Je ne crois pas plus que vous au grand soir ou alors se serais celui du crépuscule comme l'on connut d'autres civilisations dans l'histoire.

Philippe

@ Versac

Il ne suffit pas d'ourir un livre d'économie. Encore faut-il le comprendre. Si vous ne maîtrisez pas l'anglais, cessez de lire Mankiw. Si vous ne comprenez pas le chinois, prenez vite des cours et lisez leurs manuels...

Bien entendu qu'une balance commerciale en déficit n'est pas toujours un mauvais signe. Elle est parfois salutaire.

Mais lorsque votre balance est négative, que vous n'attirez plus les investissements étrangers et qu'en outre vous avez 25M de chômeurs et que vous alez devoir faire face aux conséquences du baby-boom et de la fracture ethnique (nationalisme primaire + intégrisme fondamentaliste)... Faut arrêter de racconter des histoires.

La Chine (disons-le franchement quelques élites chinoises proches du parti et quelques multi-nationnales) profite en plein de cette mondialisation qui se fait sur le dos des travailleurs-esclaves et de la planète-poubelle.

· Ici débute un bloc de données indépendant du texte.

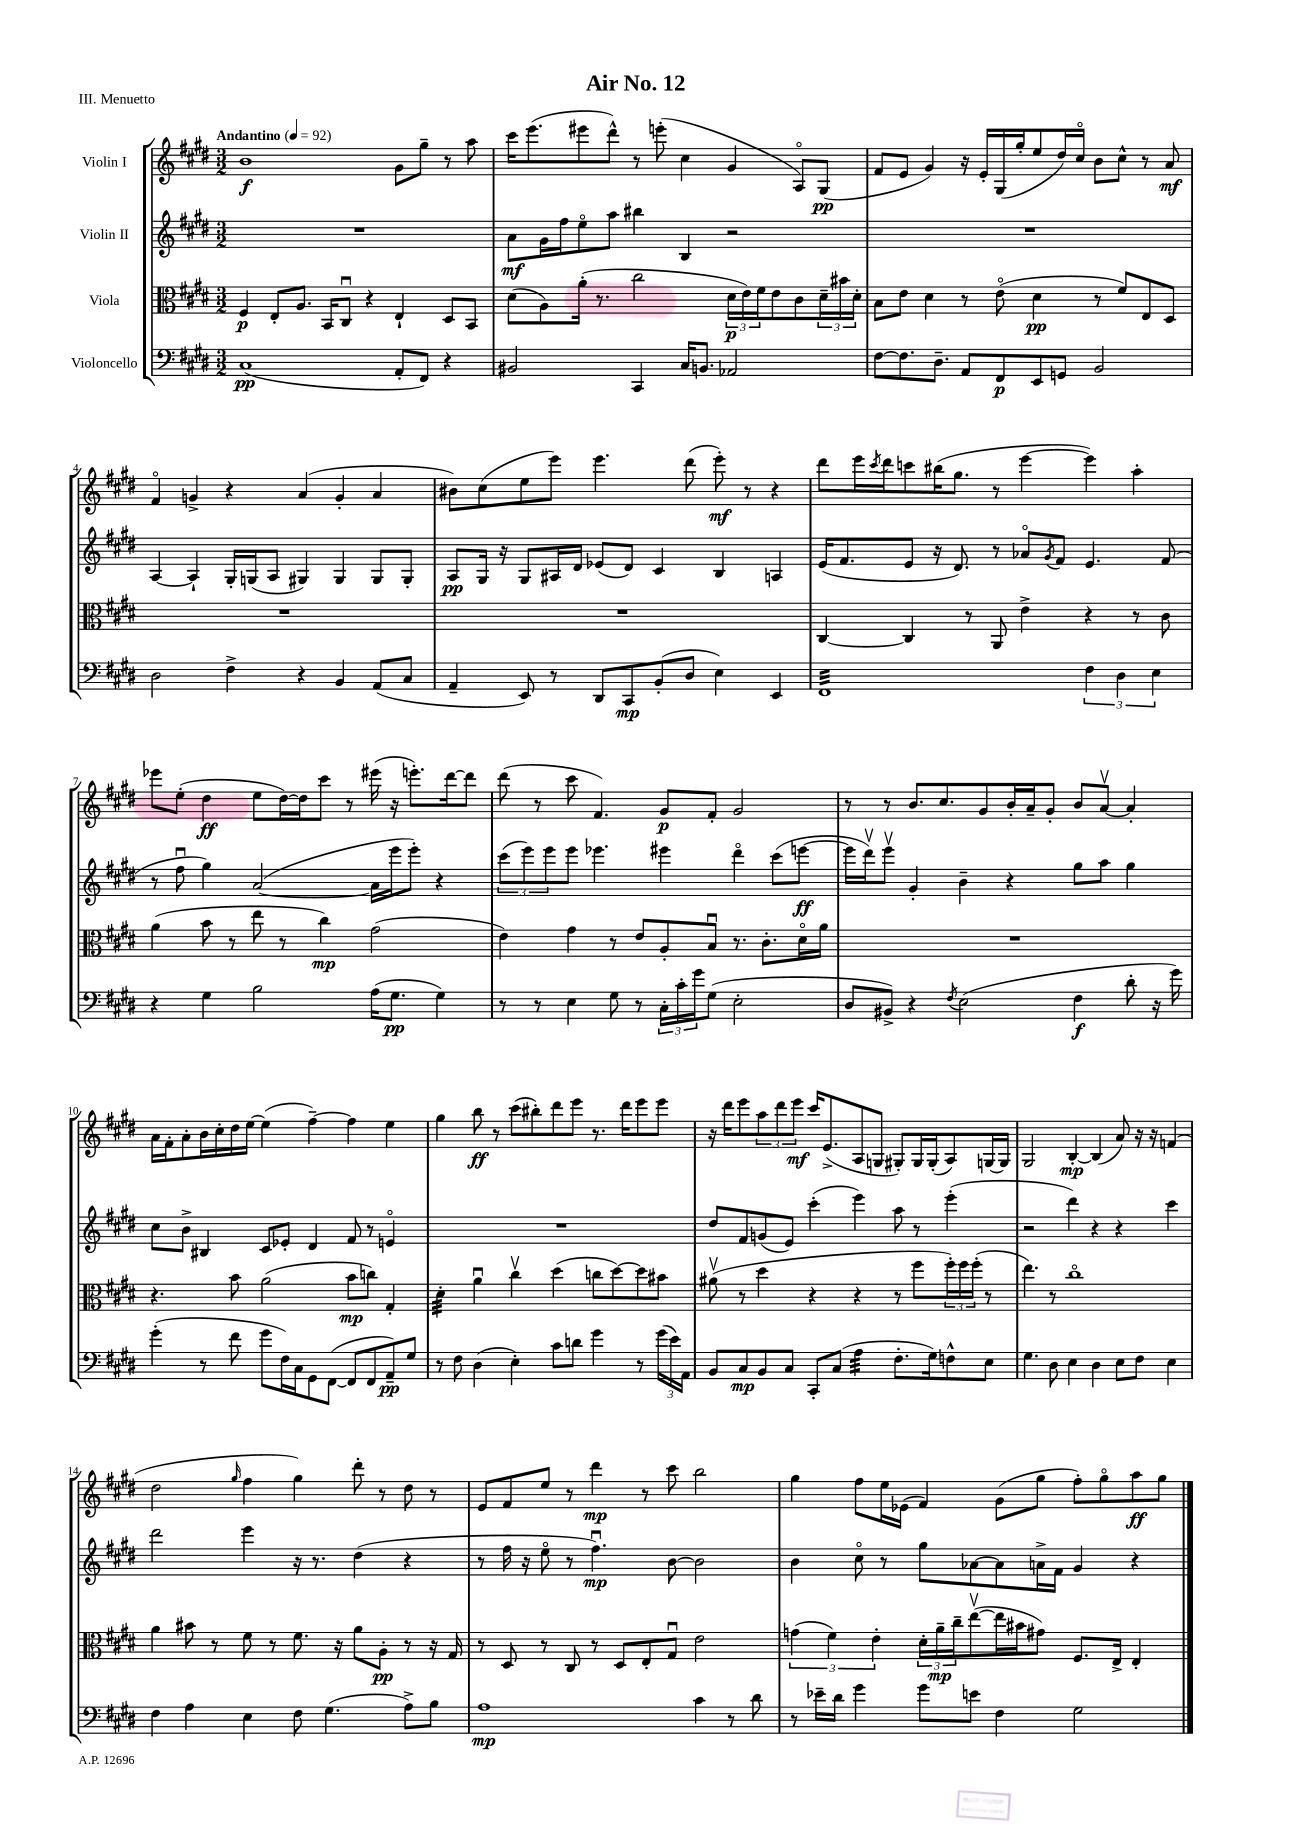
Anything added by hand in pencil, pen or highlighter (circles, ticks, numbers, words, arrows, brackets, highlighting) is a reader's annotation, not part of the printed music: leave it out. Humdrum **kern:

**kern	**kern	**kern	**kern
*staff4	*staff3	*staff2	*staff1
*clefF4	*clefC3	*clefG2	*clefG2
*k[f#c#g#d#]	*k[f#c#g#d#]	*k[f#c#g#d#]	*k[f#c#g#d#]
*M3/2	*M3/2	*M3/2	*M3/2
*MM92	*MM92	*MM92	*MM92
(1C#	4F#/	1.r	1b
.	8E'/L	.	.
.	8.A/J	.	.
.	16BB/LK	.	.
.	8C#u/J	.	.
.	4r	.	.
8AA'/L	4E`/	.	8g#\L
8FF#/J)	.	.	8gg#~\J
4r	8D#/L	.	8r
.	8BB/J	.	8aa\
=	=	=	=
2BB#/	(8d#\L	8a\L	16ccc#\LK
.	.	.	(8.eee\
.	8A\)	16g#\L	.
.	.	16ff#\J	.
.	(16a'\Jk	8eeo\	8eee#\
.	8.r	.	.
.	.	8aa\J	8ddd#^^\J)
4CC#/	2cc#\	4bb#\	8r
.	.	.	(8eee'\
16C#/LK	.	4B/	4cc#\
8.BB/J	.	.	.
2AA-/	24d#\LL	2r	4g#/
.	24e\)	.	.
.	24f#\J	.	.
.	8e\	.	.
.	8c#\	.	8Ao/L)
.	24d#~\L	.	(8G#/J
.	24b#\	.	.
.	24d#'\JJ	.	.
=	=	=	=
[8F#\L	8B\L	1.r	8f#/L
8.F#\]	8e\J	.	8e/J
.	4d#\	.	4g#/)
8.D#~\J	.	.	.
8AA/L	8r	.	16r
.	.	.	16e'/LL
8FF#/	(8eo\	.	(16G#/
.	.	.	16gg#'/J
8EE/	4d#\	.	8ee/
8GG/J	.	.	16dd#/L)
.	.	.	16cc#o/JJ
2BB/	8r	.	8b\L
.	8f#/L)	.	8cc#^^\J
.	8E/	.	8r
.	8D#/J	.	8a/
=	=	=	=
2D#\	1.r	[4A/	4f#o/
.	.	4A`/]	4g^/
4F#^\	.	16G#'/LL	4r
.	.	(16G/J	.
.	.	8A/J	.
4r	.	4G#/)	(4a/
4BB/	.	4G#/	4g'/
(8AA/L	.	8G#/L	4a/
8C#/J	.	8G#'/J	.
=	=	=	=
4AA~/	1.r	8A/L	8b#\L)
.	.	16G#/Jk	(8cc#\
.	.	16r	.
8EE/)	.	8G#/L	8ee\
8r	.	16A#/L	8eee\J)
.	.	16d#/JJ	.
8DD#/L	.	(8e-/L	4.eee\
8CC#/	.	8d#/J)	.
(8BB'/	.	4c#/	.
8D#/J	.	.	(8ddd#\
4E\)	.	4B/	8eee'\)
.	.	.	8r
4EE/	.	4A/	4r
=	=	=	=
1FF#	[4C#/	(16e/LK	8ddd#\L
.	.	8.f#/	.
.	.	.	16eee\L
.	.	.	8qccc#/
.	.	.	16ddd#\J
.	4C#/]	8e/J	8ccc\
.	.	16r	(16bb#\K
.	.	8.d#/)	8.gg#\J
.	8r	.	.
.	8AA/	8r	8r
.	4e^\	8a-o/L	[4eee\
.	.	8qg#/	.
.	.	8f#/J	.
6F#\	4r	4.e/	4eee\])
6D#\	.	.	.
.	8r	.	4aa'\
6E\	.	.	.
.	8c#\	(8f#/	.
=	=	=	=
4r	(4a\	8r	8eee-\L
.	.	8ff#u\	(8ee'\J
4G#\	8b\	4gg#\)	4dd#\
.	8r	.	.
2B\	8ee\	([2a/	8ee\L
.	8r	.	[16dd#\L)
.	.	.	16dd#\]J
.	4cc#\)	.	8ccc#\J
.	.	.	8r
(16A\LK	(2g#\	16a\]LL	(16eee#\
8.G#\J	.	16eee\J	16r
.	.	8eee'\J)	8.eee'\L)
4G#\)	.	4r	.
.	.	.	[16ddd#\k
.	.	.	8ddd#\]J
=	=	=	=
8r	4e\)	(12ccc#\L	(8ddd#\
.	.	12eee\)	.
8r	.	.	8r
.	.	12eee\	.
4E\	4g#\	8eee\J	8ccc#\
.	.	4.eee-\	4.f#/)
8G#\	8r	.	.
8r	8e/L	.	.
24C#'\LL	8A'/	4eee#\	8g#/L
24c#'\	.	.	.
24g#\J	.	.	.
(8G#\J	8Bu/J	.	8f#'/J
2E'\	8.r	4ddd#o\	2g#/
.	8.c#'\L	.	.
.	.	(8ccc#\L	.
.	16d#o\L	[8eee\J	.
.	16a\JJ	.	.
=	=	=	=
8D#/L	1.r	16eee\]LL	8r
.	.	16ddd#v\J)	.
8BB#^/J)	.	8eeev\J	8r
4r	.	4g#'/	8.b/L
.	.	.	8.cc#/
8qF#/	.	.	.
(2E\	.	4b~\	.
.	.	.	8g#/
.	.	4r	16b'/L
.	.	.	16a~/J
.	.	.	8g#'/J
4F#\	.	8gg#\L	8b/L
.	.	8aa\J	[8av/J
8d#'\	.	4gg#\	4a'/]
16r	.	.	.
16g#\)	.	.	.
=	=	=	=
(4g#'\	4.r	8cc#\L	16a\LL
.	.	.	16f#'\J
.	.	8b^\J	8a'\
8r	.	4B#/	16b\L
.	.	.	16cc#'\
8f#\	8b\	.	16dd#\
.	.	.	[16ee\JJ
8g#\L	(2a\	8c#/L	(4ee\]
16F#\L)	.	8e-'/J	.
16C#\J	.	.	.
8GG#\	.	4d#/	[4ff#~\)
([8FF#\J	.	.	.
8FF#/]L	8b\L	8f#/	4ff#\]
8FF#/	8cc\J)	8r	.
8AA~/)	4G#'/	4eo/	4ee\
8G#/J	.	.	.
=	=	=	=
8r	4d#'\	1.r	4gg#\
8F#\	.	.	.
(4D#\	4au\	.	8bb\
.	.	.	8r
4E'\)	4cc#v\	.	(8ccc#\L
.	.	.	8bb#'\)
8c#\L	(4dd#\	.	8ddd#\
8d\J	.	.	8eee\J
4g#\	8cc\L	.	8.r
.	[8dd#\)	.	.
.	.	.	16ddd#\LK
8r	8dd#\]	.	8eee\
(24g#\LL	8b#\J	.	8eee\J
24e\)	.	.	.
24AA\JJ	.	.	.
=	=	=	=
8BB/L	(8a#v\	8dd#/L	16r
.	.	.	16ddd#\LK
8C#/	8r	8f#/	8eee\
8BB/	4dd#\	(8g/	12aa\
.	.	.	12ddd#\
8C#/J	.	8e/J)	.
.	.	.	12eee\J
8CC#'/L	4r	(4ccc#'\	16ccc#/LK
.	.	.	(8.e^/
(8C#/J	.	.	.
4A\	4r	4eee\)	8A/
.	.	.	8G/J
8.F#'\L	8r	8aa\	8G#'/L)
.	8ff#\L	8r	16G#/L
16G#\k)	.	.	(16G#'/J
8F^^\	24ff#'\L)	(4eee'\	8A/)
.	24ff#\	.	.
.	(24ff#'\JJ	.	.
8E\J	8r	.	[16G/L
.	.	.	16G/]JJ
=	=	=	=
4.G#\	4.ee\)	2r	2G#/
8D#\	8r	.	.
4E\	1cc#o	4ddd#\)	[4B'/
4D#\	.	4r	(4B/]
8E\L	.	4r	8a/)
8F#\J	.	.	16r
.	.	.	16r
4E\	.	4ccc#\	(4f/
=	=	=	=
4F#\	4a\	2ddd#\	2dd#\
4A\	8b#\	.	.
.	8r	.	.
.	.	.	16qqgg#/
4E\	8f#\	4eee\	4ff#\
.	8r	.	.
8F#\	8.f#\	16r	4gg#\)
.	.	8.r	.
(4.G#\	.	.	.
.	16r	.	.
.	8a\L	(4dd#\	8ddd#'\
.	8A'\J	.	8r
8A^\L)	8r	4r	8dd#\
8B\J	16r	.	8r
.	16G#/	.	.
=	=	=	=
1A	8r	8r	8e/L
.	8D#/	16ff#\	8f#/
.	.	16r	.
.	8r	8eeo\	8ee/J
.	8C#/	8r	8r
.	8r	4.ff#u\)	4ddd#\
.	8D#/L	.	.
.	8E'/	.	8r
.	8G#u/J	[8b\	8ccc#\
4c#\	2e\	2b\]	2bb\
8r	.	.	.
8d#\	.	.	.
=	=	=	=
8r	(6g\	4b\	4gg#\
16e-~\LL	.	.	.
.	6f#\)	.	.
16d#\JJ	.	.	.
4g#\	.	8cc#o\	8ff#\L
.	6e'\	.	.
.	.	8r	16ee\L
.	.	.	(16e-\JJ
8g#\L	24d#'\LL	8gg#\L	4f#/)
.	24a~\	.	.
.	24cc#~\J	.	.
8e\J	([8eev\	[8a-\	.
4F#\	16ee\]L	8a-\]	(8g#\L
.	16b#\J	.	.
.	8g#\J)	16a^\L	8gg#\J
.	.	16f#\JJ	.
2G#\	8.F#/L	4g#/	8ff#'\L)
.	.	.	8gg#o\
.	16E^/Jk	.	.
.	4E'/	4r	8aa\
.	.	.	8gg#\J
==	==	==	==
*-	*-	*-	*-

Jamais, l'Europe ne pourra être compétitive par rapport à cette Chine. Cette Chine qui d'ailleurs prépare ses élites et qui est déjà bien meilleure que nous dans de nombreux domaines (industrie mais bientôt aussi en Chimie, en Physique...).

Alors si on garde nos porte ouverte, que va-t-il se passer? Benh c'est simple, on va continuer à acheter leurs production jusqu'à ce que nous soyons en faillite.

Le saviez-vous? Le nombre de Chinois (masculins) en Ukraine a augmenter de 45'000% en deux ans. Le tourisme sexuel asiatique a commencé. Bientôt ils viendront faire leurs "courses" dans les pays fondateurs de l'EU. Mais de cela, on s'en fout, n'est-ce pas?